I recently discovered an interview with Steve Reich, the composer of one of the most easily recognizable pieces that we’ve listened to so far in 1000 Years of Listening “It’s Gonna Rain,” on the website Gothamist. He debuted a new composition called “Radiohead Rewrite” on Saturday at the Metropolitan Museum of Art in New York City. While I’m sure that his reworking of some of Radiohead’s tunes was phenomenal, I was more intrigued by some of the comments that Reich made about various composers of the 20th century. Especially since many of them are composers that we have studied or will study in this class.

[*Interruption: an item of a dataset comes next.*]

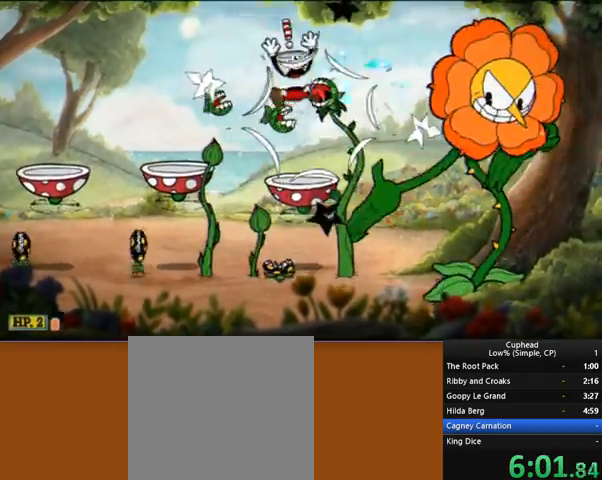
{"buttons": ["R2"], "left_stick": "center", "events": []}
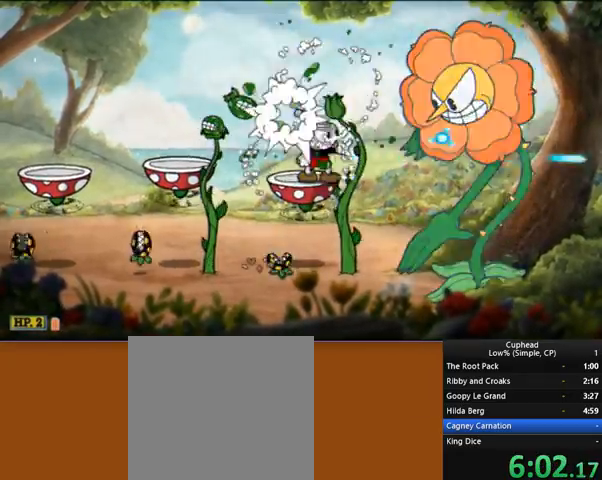
{"buttons": ["B", "R2"], "left_stick": "center", "events": [[483, "B", "down"]]}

One of those composers is Igor Stravinsky who we will be discussing next class. Reich calls him the greatest composer of the 20th century. Reich discusses Stravinsky’s use of Russian folk music in some of his most famous works. He also talks about how Stravinsky felt obliged to use the twelve-tone techniques created by Arnold Schoenberg, but because of his compositional talent Stravinsky was able to bend this technique to his will and create works like the “Canticum Sacrum.” Reich laments that he experienced a similar block on creativity when he was in music school. He says that everyone had to write with no rhythm, no harmony, and no melody or else you were laughed at.

As you could imagine Reich is not the biggest fan of Arnold Schoenberg. Reich says that Schoenberg had some misunderstandings about the quality of his music. According to Reich, Schoenberg thought that people would be whistling his tunes 50 years later, and that obviously isn’t happening. Instead, Reich says people go to listen to Schoenberg’s music in a figurative and literal “dark corner”. Reich also discusses how he believes his music provides a restoration of normalcy as he brings back harmony, melody, and rhythm in a novel way. Reich sees himself as a continuation of the likes of Debussy, Ravel, and Stravinsky.

Here’s a link to the entire interview:

http://gothamist.com/2013/11/15/an_interview_with_steve_reich_who_r.php

And another link to excerpts from Reich’s “Radiohead Rewrite”:

http://www.youtube.com/watch?v=siUQp11u8tE#t=112

What do you think about Steve Reich’s comments about Schoenberg? Will you ever travel into Schoenberg’s “dark corner” to listen to his music outside of this class? Do you think Schoenberg’s music will ever be considered enjoyable to future generations? What do you think about Reich’s comments on his own music?